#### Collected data
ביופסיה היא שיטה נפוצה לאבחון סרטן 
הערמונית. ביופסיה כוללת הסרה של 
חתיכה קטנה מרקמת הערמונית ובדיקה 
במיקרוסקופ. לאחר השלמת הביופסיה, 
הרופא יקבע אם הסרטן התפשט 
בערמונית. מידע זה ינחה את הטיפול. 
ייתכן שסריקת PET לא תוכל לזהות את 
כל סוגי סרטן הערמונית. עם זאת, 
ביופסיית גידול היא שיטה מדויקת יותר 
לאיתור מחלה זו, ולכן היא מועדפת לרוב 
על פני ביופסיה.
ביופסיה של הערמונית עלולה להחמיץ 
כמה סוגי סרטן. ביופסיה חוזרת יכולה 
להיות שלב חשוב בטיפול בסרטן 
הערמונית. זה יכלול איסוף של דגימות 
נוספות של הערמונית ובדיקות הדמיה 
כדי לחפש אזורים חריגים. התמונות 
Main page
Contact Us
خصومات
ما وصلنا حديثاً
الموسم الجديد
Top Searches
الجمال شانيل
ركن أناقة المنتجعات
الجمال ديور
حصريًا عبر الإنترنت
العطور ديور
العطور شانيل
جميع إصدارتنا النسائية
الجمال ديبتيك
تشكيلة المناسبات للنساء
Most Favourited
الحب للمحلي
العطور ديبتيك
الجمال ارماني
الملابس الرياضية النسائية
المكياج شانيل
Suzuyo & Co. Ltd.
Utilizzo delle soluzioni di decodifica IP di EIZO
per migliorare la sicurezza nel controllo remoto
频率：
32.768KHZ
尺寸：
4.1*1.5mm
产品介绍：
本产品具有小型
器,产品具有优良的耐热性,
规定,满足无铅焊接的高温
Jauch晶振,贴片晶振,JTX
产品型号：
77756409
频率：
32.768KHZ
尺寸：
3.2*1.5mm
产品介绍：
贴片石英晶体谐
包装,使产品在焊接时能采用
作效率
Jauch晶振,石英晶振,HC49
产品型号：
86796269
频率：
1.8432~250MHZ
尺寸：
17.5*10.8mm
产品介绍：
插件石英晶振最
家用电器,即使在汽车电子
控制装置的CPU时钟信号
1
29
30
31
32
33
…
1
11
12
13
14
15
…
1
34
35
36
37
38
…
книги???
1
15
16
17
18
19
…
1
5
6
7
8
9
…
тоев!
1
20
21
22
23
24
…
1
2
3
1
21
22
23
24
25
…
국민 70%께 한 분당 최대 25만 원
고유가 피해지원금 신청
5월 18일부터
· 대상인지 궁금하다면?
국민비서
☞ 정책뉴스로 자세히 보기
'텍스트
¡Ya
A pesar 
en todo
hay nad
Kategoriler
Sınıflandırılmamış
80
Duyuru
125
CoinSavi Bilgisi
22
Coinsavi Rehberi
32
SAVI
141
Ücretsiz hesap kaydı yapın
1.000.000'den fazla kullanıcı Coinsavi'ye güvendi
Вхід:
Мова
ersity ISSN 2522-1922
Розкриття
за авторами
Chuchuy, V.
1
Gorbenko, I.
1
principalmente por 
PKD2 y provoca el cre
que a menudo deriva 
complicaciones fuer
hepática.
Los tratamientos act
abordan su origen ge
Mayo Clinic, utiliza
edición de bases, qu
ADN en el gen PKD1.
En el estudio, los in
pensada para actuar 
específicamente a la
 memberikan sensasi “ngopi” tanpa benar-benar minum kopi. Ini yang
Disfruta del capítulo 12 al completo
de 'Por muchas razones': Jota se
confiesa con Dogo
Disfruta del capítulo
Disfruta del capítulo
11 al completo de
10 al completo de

==

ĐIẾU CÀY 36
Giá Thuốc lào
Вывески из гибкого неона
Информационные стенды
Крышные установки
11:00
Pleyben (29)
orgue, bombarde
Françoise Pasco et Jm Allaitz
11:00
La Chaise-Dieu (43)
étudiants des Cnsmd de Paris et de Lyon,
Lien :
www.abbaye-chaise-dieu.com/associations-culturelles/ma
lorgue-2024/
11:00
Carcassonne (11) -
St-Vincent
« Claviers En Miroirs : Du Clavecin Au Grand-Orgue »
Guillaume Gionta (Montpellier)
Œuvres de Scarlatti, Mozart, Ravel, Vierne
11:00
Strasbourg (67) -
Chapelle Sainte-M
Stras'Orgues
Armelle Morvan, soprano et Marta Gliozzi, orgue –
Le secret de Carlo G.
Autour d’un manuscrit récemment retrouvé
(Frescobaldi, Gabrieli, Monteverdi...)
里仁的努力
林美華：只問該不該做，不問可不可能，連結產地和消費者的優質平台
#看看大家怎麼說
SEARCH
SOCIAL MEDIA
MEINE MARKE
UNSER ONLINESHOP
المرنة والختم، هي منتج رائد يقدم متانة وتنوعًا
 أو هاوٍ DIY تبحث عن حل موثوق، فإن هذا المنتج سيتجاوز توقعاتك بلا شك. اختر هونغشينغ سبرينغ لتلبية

* * *

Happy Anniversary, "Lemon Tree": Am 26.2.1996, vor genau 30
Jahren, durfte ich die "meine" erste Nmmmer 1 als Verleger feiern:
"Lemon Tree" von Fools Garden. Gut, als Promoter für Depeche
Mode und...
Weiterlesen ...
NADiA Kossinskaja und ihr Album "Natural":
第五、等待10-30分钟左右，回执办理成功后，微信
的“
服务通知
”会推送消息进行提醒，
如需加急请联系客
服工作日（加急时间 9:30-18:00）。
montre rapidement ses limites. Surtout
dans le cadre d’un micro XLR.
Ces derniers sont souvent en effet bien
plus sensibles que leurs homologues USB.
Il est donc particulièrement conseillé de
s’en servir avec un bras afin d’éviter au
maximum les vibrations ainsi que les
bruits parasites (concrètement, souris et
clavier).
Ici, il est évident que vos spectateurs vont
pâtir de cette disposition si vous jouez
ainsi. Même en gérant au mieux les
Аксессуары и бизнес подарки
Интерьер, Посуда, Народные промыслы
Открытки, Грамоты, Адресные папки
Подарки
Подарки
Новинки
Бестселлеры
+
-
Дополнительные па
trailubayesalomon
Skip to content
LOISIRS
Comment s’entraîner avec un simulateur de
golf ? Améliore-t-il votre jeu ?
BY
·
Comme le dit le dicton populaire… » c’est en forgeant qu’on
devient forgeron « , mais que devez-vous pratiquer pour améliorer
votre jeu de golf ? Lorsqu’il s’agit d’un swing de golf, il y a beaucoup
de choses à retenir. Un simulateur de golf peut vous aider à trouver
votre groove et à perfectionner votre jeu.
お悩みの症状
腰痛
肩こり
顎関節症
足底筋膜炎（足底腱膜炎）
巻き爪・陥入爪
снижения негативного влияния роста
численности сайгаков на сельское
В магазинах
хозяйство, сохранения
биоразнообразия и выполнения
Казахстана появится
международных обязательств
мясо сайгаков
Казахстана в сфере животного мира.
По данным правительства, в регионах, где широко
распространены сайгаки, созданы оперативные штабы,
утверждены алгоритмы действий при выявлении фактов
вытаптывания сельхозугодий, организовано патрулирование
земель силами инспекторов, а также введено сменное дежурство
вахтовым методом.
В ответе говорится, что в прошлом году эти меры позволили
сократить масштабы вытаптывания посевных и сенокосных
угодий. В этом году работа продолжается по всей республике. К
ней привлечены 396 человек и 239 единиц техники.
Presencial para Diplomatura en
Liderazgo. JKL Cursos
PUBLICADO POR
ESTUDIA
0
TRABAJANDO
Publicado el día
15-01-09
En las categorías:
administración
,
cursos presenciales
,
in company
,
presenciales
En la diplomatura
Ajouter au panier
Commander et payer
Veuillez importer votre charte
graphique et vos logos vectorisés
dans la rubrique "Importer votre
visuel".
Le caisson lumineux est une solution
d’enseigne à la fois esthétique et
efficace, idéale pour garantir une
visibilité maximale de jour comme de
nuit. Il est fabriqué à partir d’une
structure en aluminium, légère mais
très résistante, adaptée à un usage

#### Required work
Look through the entries above, and wherever a line holds the string "golf", copy it.

#### Task result
golf ? Améliore-t-il votre jeu ?
votre jeu de golf ? Lorsqu’il s’agit d’un swing de golf, il y a beaucoup
de choses à retenir. Un simulateur de golf peut vous aider à trouver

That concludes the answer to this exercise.